LOCKED-IN SYNDROME : Peut-on être enfermé et heureux de vivre ?
Il s’agit précisément du locked-in syndrome, et d’une étude publiée par le BMJ Group sur l'auto-évaluation du bien-être chez une cohorte de patients atteints. La plupart des patients enfermés par ce "locked-in syndrome" déclarent qu'ils sont heureux et un certain nombre de facteurs signalés par ceux qui déclarent être malheureux pourraient être bien améliorés, suggère cette étude, la plus grande jamais réalisée sur le sujet et publiée dans la nouvelle édition « Open » du British Medical Journal.
Le locked-in syndrome décrit une situation dans laquelle une personne est pleinement consciente, mais est incapable de se déplacer ou de communiquer, sauf par le biais de mouvements oculaires ou de clignotements d'œil. Le syndrome est causé par une lésion du tronc cérébral, et les personnes touchées peuvent survivre pendant des décennies. Des résultats qui sont susceptibles de remettre en question la perception que ces patients ne pourraient pas tirer bénéfice d'une qualité de vie et ne seraient que candidats à l'euthanasie ou au suicide assisté, expliquent les auteurs. Cette équipe de recherche a interviewé, par questionnaires adaptés, 168 membres de l'Association française pour le locked-in syndrome sur leurs antécédents médicaux, leur état émotionnel, et leurs points de vue sur les questions de fin de vie. Au total, 91 personnes ont répondu, soit un taux de réponse de 54%.

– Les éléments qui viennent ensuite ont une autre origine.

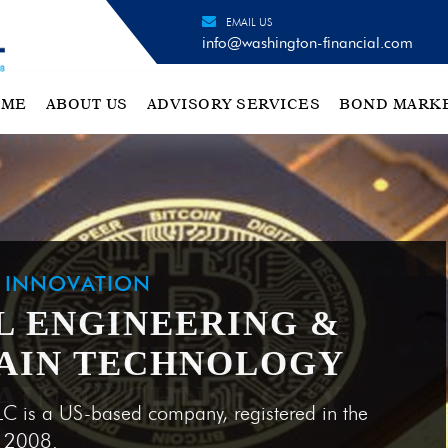
EMAIL US
info@washington-financial.com
OME
ABOUT US
ADVISORY SERVICES
BOND MARK
H INNOVATION
L ENGINEERING &
AIN TECHNOLOGY
LC is a US-based company, registered in the
e 2008.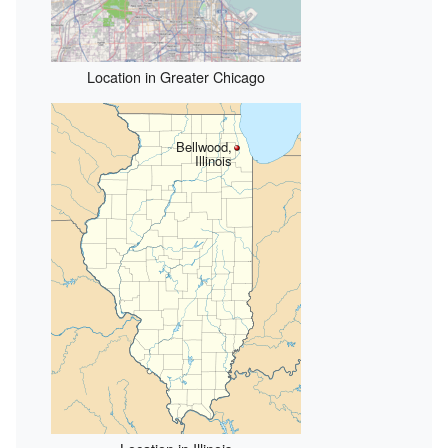
Location in Greater Chicago
Bellwood,
Illinois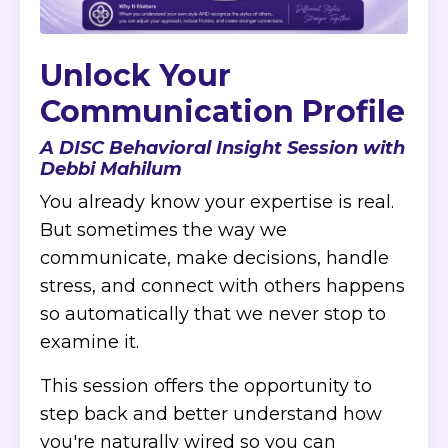
Unlock Your
Communication Profile
A DISC Behavioral Insight Session with
Debbi Mahilum
You already know your expertise is real.
But sometimes the way we
communicate, make decisions, handle
stress, and connect with others happens
so automatically that we never stop to
examine it.
This session offers the opportunity to
step back and better understand how
you're naturally wired so you can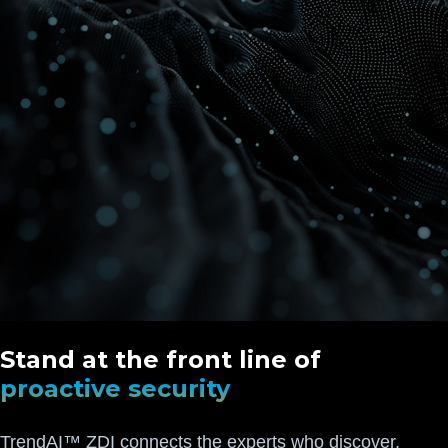
Stand at the front line of
proactive security
TrendAI™ ZDI connects the experts who discover,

Il n'apparait pas de différences évidentes entre les patients qui ont exprimé le bonheur ou le malheur, mais la dépression, les pensées suicidaires, le désir de ne pas être réanimé en cas de besoin, ou d'euthanasie s'avère, sans surprise, plus fréquents chez les patients qui se déclarent malheureux. Plus de la moitié des répondants reconnaissent de sérieux freins sur leur capacité à se réinsérer dans la collectivité et à mener une vie normale. Seulement un patient sur cinq se déclare capable de participer à des activités quotidiennes qu'il juge importantes.

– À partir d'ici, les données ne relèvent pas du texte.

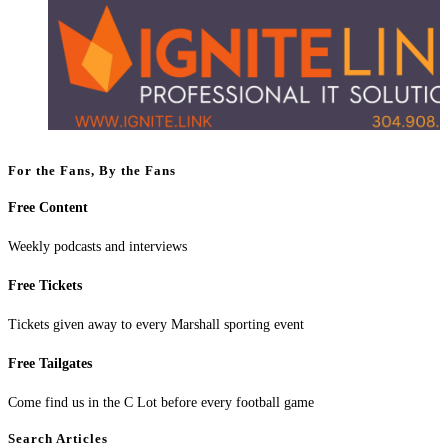
For the Fans, By the Fans
Free Content
Weekly podcasts and interviews
Free Tickets
Tickets given away to every Marshall sporting event
Free Tailgates
Come find us in the C Lot before every football game
Search Articles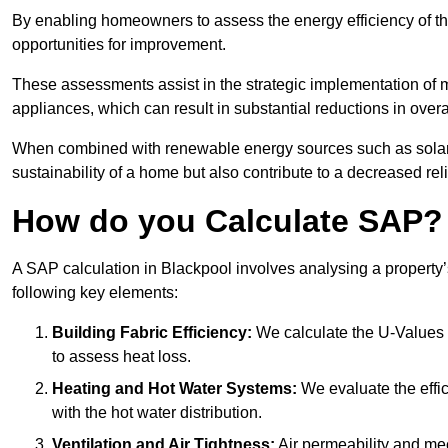
By enabling homeowners to assess the energy efficiency of thei
opportunities for improvement.
These assessments assist in the strategic implementation of 
appliances, which can result in substantial reductions in ove
When combined with renewable energy sources such as solar p
sustainability of a home but also contribute to a decreased reli
How do you Calculate SAP?
A SAP calculation in Blackpool involves analysing a property
following key elements:
Building Fabric Efficiency:
We calculate the U-Values (
to assess heat loss.
Heating and Hot Water Systems:
We evaluate the effic
with the hot water distribution.
Ventilation and Air Tightness:
Air permeability and mec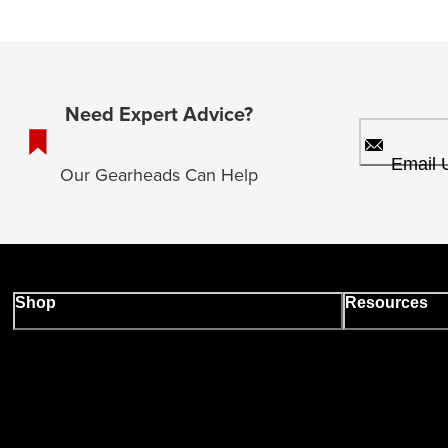
Need Expert Advice?
Email 
Our Gearheads Can Help
Shop
Resources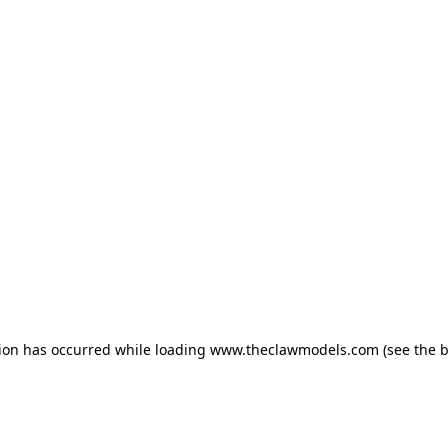
tion has occurred
while loading
www.theclawmodels.com
(see the 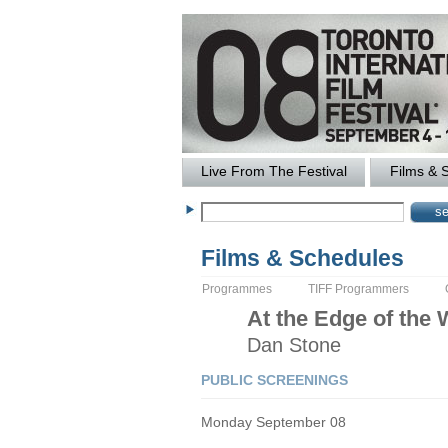
Live From The Festival
Films & 
Films & Schedules
Programmes
TIFF Programmers
At the Edge of the 
Dan
Stone
PUBLIC SCREENINGS
Monday September 08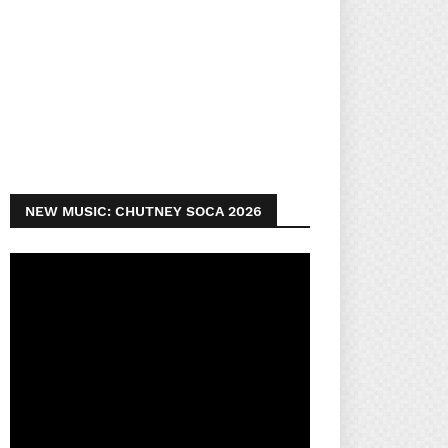
NEW MUSIC: CHUTNEY SOCA 2026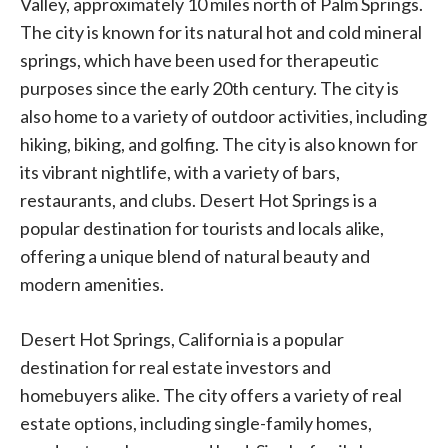
Valley, approximately 10 miles north of Palm Springs.
The city is known for its natural hot and cold mineral
springs, which have been used for therapeutic
purposes since the early 20th century. The city is
also home to a variety of outdoor activities, including
hiking, biking, and golfing. The city is also known for
its vibrant nightlife, with a variety of bars,
restaurants, and clubs. Desert Hot Springs is a
popular destination for tourists and locals alike,
offering a unique blend of natural beauty and
modern amenities.
Desert Hot Springs, California is a popular
destination for real estate investors and
homebuyers alike. The city offers a variety of real
estate options, including single-family homes,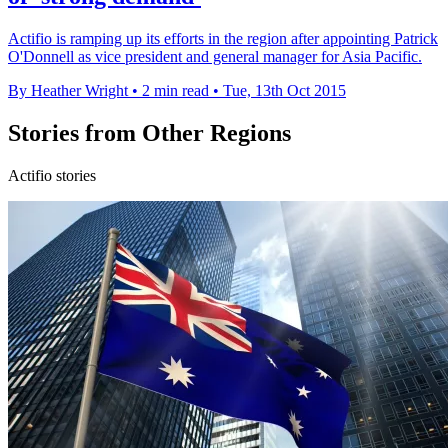
Actifio is ramping up its efforts in the region after appointing Patrick
O'Donnell as vice president and general manager for Asia Pacific.
By Heather Wright
•
2 min read
•
Tue, 13th Oct 2015
Stories from Other Regions
Actifio stories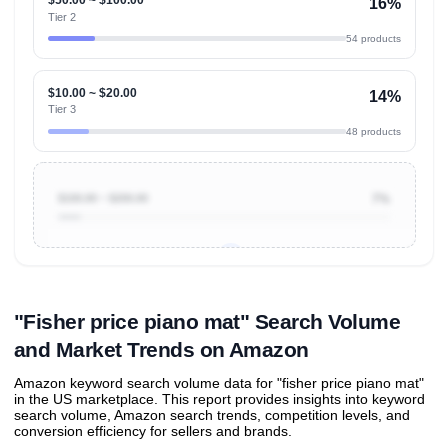
16%
Tier 2
54 products
$10.00 ~ $20.00
14%
Tier 3
48 products
$100.00 ~ $200.00
7%
Unlock to view all
price tier distributions
and their
ASIN
sales contributions
"Fisher price piano mat" Search Volume
and Market Trends on Amazon
Amazon keyword search volume data for "fisher price piano mat"
in the US marketplace. This report provides insights into keyword
search volume, Amazon search trends, competition levels, and
conversion efficiency for sellers and brands.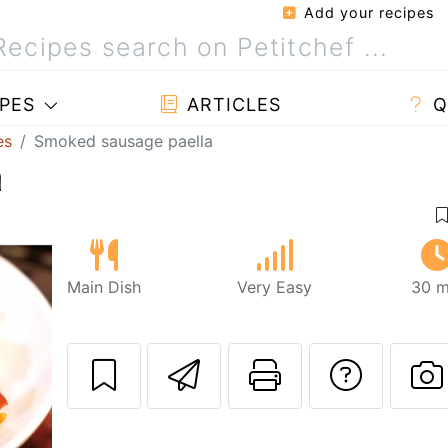
Add your recipes
PES
ARTICLES
Q
es
Smoked sausage paella
a
Main Dish
Very Easy
30 m
Send this recipe
Print this 
Ask a
P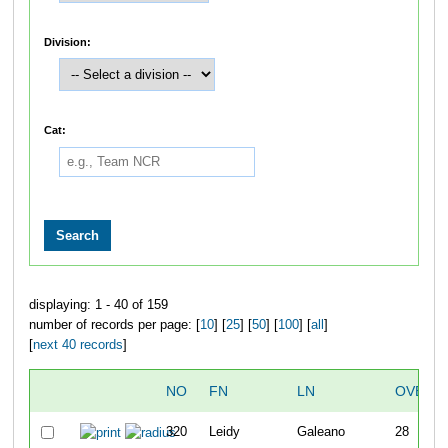
Division:
Cat:
displaying: 1 - 40 of 159
number of records per page: [
10
] [
25
] [
50
] [
100
] [
all
]
[
next 40 records
]
NO
FN
LN
OVERA
320
Leidy
Galeano
28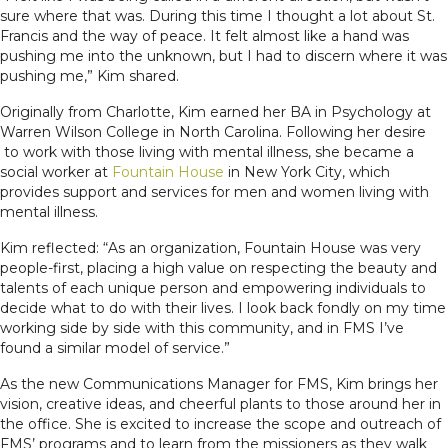
sure where that was. During this time I thought a lot about St.
Francis and the way of peace. It felt almost like a hand was
pushing me into the unknown, but I had to discern where it was
pushing me,” Kim shared.
Originally from Charlotte, Kim earned her BA in Psychology at
Warren Wilson College in North Carolina. Following her desire
to work with those living with mental illness, she became a
social worker at
Fountain House
in New York City, which
provides support and services for men and women living with
mental illness.
Kim reflected: “As an organization, Fountain House was very
people-first, placing a high value on respecting the beauty and
talents of each unique person and empowering individuals to
decide what to do with their lives. I look back fondly on my time
working side by side with this community, and in FMS I’ve
found a similar model of service.”
As the new Communications Manager for FMS, Kim brings her
vision, creative ideas, and cheerful plants to those around her in
the office. She is excited to increase the scope and outreach of
FMS’ programs and to learn from the missioners as they walk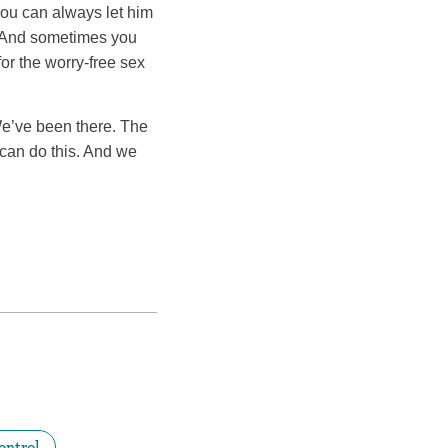
You can always let him
. And sometimes you
for the worry-free sex
We’ve been there. The
 can do this. And we
ontrol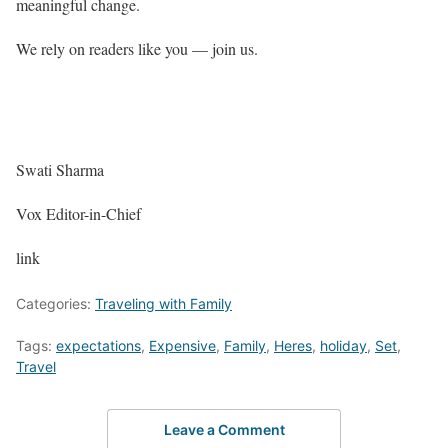
meaningful change.
We rely on readers like you — join us.
Swati Sharma
Vox Editor-in-Chief
link
Categories:
Traveling with Family
Tags:
expectations
,
Expensive
,
Family
,
Heres
,
holiday
,
Set
,
Travel
Leave a Comment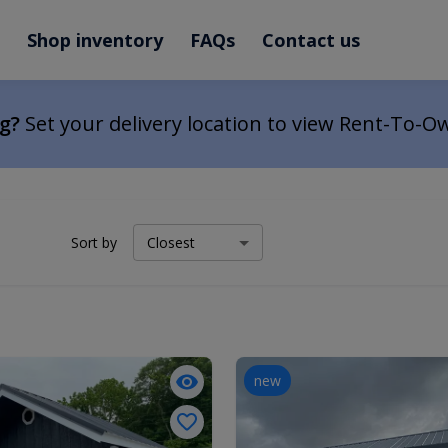
Shop inventory
FAQs
Contact us
ng?
Set your delivery location to view Rent-To-O
Sort by
new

Néanmoins, la plupart des patients (72%) se déclarent heureux.
Seulement 4 des 59 personnes (7%) qui ont répondu à la question leur demandant s'ils voulaient opter pour l'euthanasie, ont dit qu'ils voulaient faire.

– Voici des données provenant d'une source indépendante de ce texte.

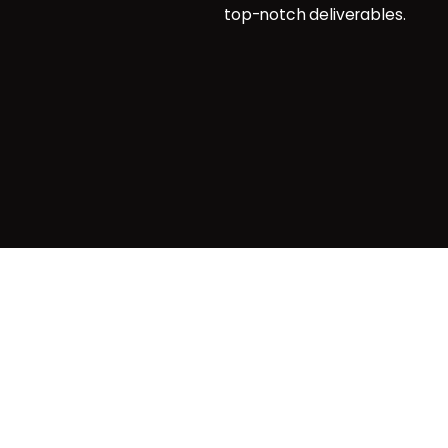
top-notch deliverables.
g
agemnt
Privacy & Cookie Policy
| Terms o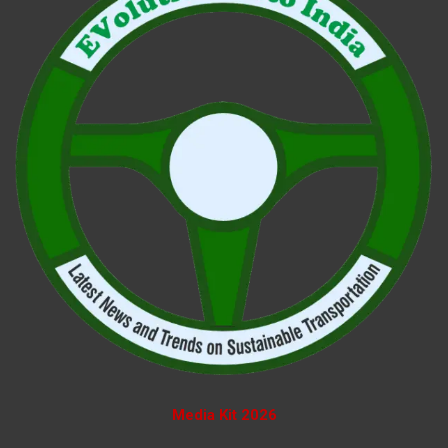
Media Kit 2026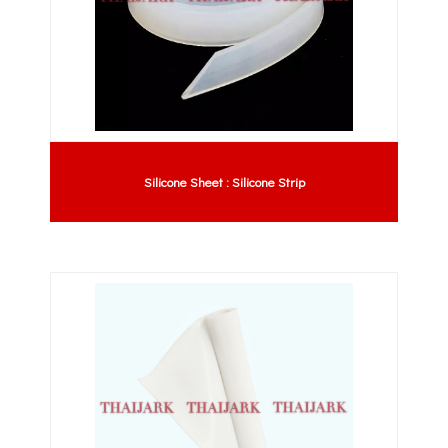
Silicone Sheet : Silicone Strip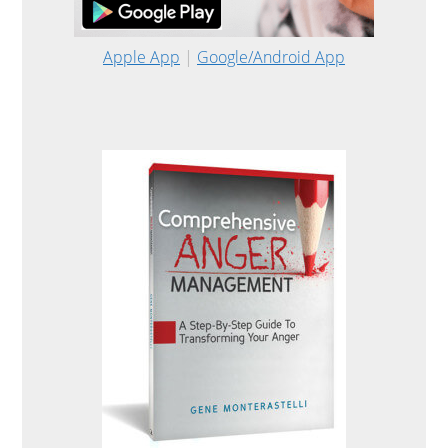
Apple App
|
Google/Android App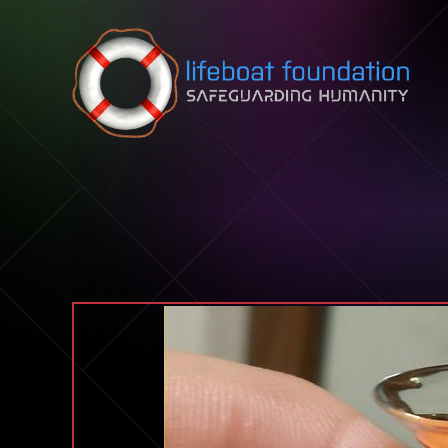
Skip to content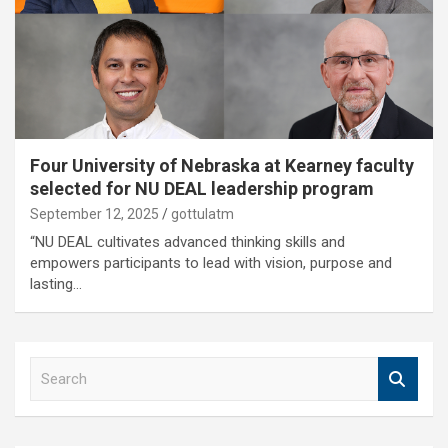
Four University of Nebraska at Kearney faculty
selected for NU DEAL leadership program
September 12, 2025
gottulatm
“NU DEAL cultivates advanced thinking skills and
empowers participants to lead with vision, purpose and
lasting…
S
e
a
r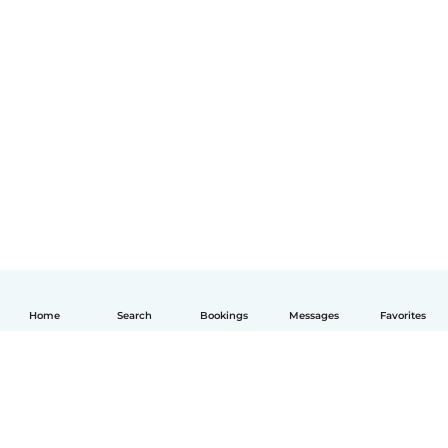
Home
Search
Bookings
Messages
Favorites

• 64% se déclarent capables de vivre à la maison ;
• 60% déclarent conserver un liberté partielle ou totale de mouvement à leur domicile ;
• 53% déclarent sortir en ville ou se déplacer à l'extérieur, parfois ;
• 60% à 80% déclarent avoir une occupation professionnelle satisfaisante, des loisirs et des activités sociales ;
• 68% n'ont jamais eu de pensées suicidaires ;
• 13% ressentent la dépression ;
• 67% ressentent une anxiété modérée ou sévère ;
• 46% ressentent une douleur modérée ou sévère ;
• 58% ne souhaiteraient pas de réanimation après un arrêt cardiaque ;
• 53% envisageraient l'euthanasie ;
Parmi les 28% de patients « non satisfaits », ce sont les difficultés pour se déplacer, les restrictions sur les activités de loisirs et sociales, les difficultés à faire face aux événements de la vie qui sont « sources de malheur ».
Un plus grand effort misé sur la réadaptation et un traitement plus agressif de l'anxiété pourraient faire une grande différence, disent les auteurs, qui soulignent qu'un an ou plus est nécessaire à l'adaptation de ces patients à leur nouvelle condition. "Nos données montrent que, quelle que soit le handicap physique et la détresse mentale des patients pendant la phase aiguë de la maladie, les soins de vie adaptés peuvent avoir d'importants bénéfices à long terme (…) Nous suggérons que les patients ayant été récemment frappé par ce syndrome puissent être informés qu'avec des soins appropriés, ils ont une chance considérable de retrouver une vie heureuse ».